ビンゴー・キッドの洋書日記

英米を中心に現代から古典まで、海外の作品を英語で読み、論評をくわえるブログです

Karl Marlantes の “Matterhorn”(1)

 昨年のタイム誌年間ベスト10に選ばれるなど、アメリカで大評判になった Karl Marlantes の "Matterhorn" をようやく読了。さっそくいつものようにレビューを書いておこう。(点数評価は後日)。
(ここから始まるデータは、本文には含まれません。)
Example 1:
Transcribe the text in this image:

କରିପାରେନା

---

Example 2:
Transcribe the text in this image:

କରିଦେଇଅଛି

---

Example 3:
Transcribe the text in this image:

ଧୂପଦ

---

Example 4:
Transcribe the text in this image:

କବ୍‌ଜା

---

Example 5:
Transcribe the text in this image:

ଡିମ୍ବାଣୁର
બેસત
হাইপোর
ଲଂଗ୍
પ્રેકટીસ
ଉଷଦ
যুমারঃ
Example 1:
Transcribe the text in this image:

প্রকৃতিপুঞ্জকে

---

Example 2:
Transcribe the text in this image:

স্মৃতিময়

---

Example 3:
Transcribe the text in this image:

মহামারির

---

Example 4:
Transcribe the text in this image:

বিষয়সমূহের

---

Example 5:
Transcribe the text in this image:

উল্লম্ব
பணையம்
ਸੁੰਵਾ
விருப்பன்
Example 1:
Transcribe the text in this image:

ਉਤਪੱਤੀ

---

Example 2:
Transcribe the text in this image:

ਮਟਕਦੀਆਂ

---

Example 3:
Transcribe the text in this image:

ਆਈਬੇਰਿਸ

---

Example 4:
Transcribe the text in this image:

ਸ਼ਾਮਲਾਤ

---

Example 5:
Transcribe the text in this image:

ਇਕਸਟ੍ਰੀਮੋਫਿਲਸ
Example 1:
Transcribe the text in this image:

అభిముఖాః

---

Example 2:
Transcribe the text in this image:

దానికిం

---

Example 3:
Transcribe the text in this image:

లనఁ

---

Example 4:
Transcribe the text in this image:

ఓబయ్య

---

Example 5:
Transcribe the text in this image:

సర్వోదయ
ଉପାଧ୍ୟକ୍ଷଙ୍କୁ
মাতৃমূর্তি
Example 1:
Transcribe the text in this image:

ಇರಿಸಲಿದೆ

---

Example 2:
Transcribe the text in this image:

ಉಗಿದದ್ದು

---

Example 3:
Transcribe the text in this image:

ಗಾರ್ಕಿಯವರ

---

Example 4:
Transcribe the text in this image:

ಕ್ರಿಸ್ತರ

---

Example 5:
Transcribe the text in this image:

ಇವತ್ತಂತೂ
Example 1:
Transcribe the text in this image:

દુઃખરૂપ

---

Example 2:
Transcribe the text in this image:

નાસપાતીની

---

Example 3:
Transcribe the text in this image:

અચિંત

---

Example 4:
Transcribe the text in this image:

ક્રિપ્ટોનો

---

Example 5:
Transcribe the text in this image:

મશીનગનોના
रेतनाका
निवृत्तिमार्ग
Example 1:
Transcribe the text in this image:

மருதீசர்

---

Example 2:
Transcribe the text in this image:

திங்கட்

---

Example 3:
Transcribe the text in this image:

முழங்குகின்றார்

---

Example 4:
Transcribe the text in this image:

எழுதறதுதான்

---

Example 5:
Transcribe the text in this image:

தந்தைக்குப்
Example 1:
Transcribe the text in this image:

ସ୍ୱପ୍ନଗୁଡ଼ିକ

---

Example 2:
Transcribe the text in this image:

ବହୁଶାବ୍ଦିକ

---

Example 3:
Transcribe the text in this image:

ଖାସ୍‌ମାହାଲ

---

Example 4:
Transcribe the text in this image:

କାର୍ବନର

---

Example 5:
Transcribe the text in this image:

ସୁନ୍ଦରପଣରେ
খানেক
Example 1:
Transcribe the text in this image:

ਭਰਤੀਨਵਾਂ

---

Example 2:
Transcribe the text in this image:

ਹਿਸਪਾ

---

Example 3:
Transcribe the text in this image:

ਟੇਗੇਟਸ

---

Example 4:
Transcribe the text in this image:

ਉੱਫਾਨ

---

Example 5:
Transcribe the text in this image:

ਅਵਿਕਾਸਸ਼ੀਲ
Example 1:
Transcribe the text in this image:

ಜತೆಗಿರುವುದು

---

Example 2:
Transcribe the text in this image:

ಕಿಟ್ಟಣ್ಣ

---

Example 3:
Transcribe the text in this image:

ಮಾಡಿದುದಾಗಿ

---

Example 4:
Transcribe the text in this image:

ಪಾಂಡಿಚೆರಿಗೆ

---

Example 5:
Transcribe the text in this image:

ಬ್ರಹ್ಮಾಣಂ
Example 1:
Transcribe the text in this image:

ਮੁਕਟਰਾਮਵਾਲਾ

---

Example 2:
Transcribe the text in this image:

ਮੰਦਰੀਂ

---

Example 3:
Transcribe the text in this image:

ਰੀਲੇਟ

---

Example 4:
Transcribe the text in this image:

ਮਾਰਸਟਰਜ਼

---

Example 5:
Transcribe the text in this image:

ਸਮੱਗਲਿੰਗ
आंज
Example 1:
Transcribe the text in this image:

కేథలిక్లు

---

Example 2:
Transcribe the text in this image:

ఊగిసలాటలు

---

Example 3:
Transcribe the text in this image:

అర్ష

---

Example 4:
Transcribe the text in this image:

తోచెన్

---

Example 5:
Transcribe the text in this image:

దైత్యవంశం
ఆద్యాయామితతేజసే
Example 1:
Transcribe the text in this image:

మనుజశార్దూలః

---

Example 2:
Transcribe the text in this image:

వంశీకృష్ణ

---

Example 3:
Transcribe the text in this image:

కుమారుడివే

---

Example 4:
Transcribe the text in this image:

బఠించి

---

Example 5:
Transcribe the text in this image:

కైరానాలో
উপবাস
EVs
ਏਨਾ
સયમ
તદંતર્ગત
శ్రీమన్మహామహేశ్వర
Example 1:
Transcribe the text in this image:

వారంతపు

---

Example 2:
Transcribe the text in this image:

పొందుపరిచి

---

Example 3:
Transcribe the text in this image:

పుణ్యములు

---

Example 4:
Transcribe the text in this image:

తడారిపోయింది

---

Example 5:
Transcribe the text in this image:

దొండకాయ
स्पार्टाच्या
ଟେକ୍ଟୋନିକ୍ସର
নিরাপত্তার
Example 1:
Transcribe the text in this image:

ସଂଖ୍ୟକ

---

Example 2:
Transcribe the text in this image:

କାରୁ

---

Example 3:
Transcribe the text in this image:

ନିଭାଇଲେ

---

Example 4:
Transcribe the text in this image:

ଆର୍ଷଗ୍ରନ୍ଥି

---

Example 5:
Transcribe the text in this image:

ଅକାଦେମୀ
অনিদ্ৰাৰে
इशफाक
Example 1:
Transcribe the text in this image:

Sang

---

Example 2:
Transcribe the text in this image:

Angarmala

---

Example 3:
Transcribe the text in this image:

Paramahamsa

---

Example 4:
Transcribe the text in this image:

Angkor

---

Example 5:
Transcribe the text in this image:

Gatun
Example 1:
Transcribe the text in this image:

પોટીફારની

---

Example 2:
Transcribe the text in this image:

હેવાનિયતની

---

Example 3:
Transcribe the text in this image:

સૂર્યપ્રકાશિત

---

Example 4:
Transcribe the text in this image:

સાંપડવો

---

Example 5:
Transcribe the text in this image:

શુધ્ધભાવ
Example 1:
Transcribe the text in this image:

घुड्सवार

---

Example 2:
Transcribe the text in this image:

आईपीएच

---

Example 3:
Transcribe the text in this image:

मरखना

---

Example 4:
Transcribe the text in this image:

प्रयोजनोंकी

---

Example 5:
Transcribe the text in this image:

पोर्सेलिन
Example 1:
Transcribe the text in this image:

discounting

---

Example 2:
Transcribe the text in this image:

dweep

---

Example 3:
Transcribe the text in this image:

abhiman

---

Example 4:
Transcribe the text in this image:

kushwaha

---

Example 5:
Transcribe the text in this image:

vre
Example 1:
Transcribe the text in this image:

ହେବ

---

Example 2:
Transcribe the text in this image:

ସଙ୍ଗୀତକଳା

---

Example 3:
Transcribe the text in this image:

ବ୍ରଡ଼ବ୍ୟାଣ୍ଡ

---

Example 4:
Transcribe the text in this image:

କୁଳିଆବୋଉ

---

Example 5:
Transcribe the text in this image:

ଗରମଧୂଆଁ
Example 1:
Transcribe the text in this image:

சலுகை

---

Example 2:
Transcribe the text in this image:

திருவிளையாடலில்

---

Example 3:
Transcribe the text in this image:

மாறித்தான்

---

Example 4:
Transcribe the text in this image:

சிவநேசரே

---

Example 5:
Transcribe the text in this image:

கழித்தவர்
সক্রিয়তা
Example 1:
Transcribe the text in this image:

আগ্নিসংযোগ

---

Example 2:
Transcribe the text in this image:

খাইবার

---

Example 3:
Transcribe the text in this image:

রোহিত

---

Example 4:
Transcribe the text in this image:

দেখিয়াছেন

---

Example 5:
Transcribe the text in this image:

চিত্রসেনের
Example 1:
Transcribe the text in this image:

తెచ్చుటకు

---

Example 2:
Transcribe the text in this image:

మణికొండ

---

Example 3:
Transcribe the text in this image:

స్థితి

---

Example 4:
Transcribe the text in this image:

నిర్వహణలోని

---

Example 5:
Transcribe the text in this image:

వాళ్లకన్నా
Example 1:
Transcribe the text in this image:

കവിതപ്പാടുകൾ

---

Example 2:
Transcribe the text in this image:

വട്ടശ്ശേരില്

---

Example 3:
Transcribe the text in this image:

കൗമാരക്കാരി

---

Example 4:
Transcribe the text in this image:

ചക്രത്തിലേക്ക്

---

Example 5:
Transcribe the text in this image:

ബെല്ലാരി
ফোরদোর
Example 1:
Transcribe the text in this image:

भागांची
[☆☆☆☆] 反戦でも好戦でもない立場からヴェトナム戦争を描いた秀作。テト攻勢の翌年、予備役として従軍した有名大学出身の若き海兵隊の少尉が、北ヴェトナムとの国境にほど近い山中の丘、通称「マッターホルン」をめぐる攻防戦と、その後日談の悲劇的な事件を目のあたりにする。戦果しか頭にない司令官の企画した無謀な作戦により、少尉の所属する中隊は激しい戦闘に巻きこまれ、数多くの兵士が死傷。その経過を通じて戦争の狂気、不条理、無意味さがドラマティックに示される。が、それは反戦的な主張というより、むしろ戦争の現実をありのままに提示したものだ。少尉は当初、従軍を履歴の箔づけと見なす野心家だったが、やがてなんどか絶体絶命の危機に立たされるうち、勇猛で誠実な部下の死に怒りと悲しみをおぼえ、愚劣で無益な戦争の現実を直視。一方、名誉や野心とは関係のない指揮官としての責任を痛感するようになる。さような人間的成長を遂げざるをえないのも戦争の現実のひとつなのだ。それが好戦的な主張ではないことはいうまでもない。中盤過ぎまでおおむね悠々たる展開で、過酷な行軍や陣地の設営、小さな戦闘などをはさみ、黒人兵と白人兵の対立をはじめ、もっぱら人物同士の動きを中心に進行。それが後半、壮絶な戦闘開始とともに爆発的に盛りあがるのは定石どおりだが、前半でじっくり描いた人間関係が布石となる後日談が秀逸。ともあれ、これはヴェトナム戦争をひとつの人間的現実として冷静にとらえたヒューマン・ドキュメンタリーである。こうした作品が21世紀のいま上梓されたことに、アメリカ人なら深い感慨をおぼえることだろう。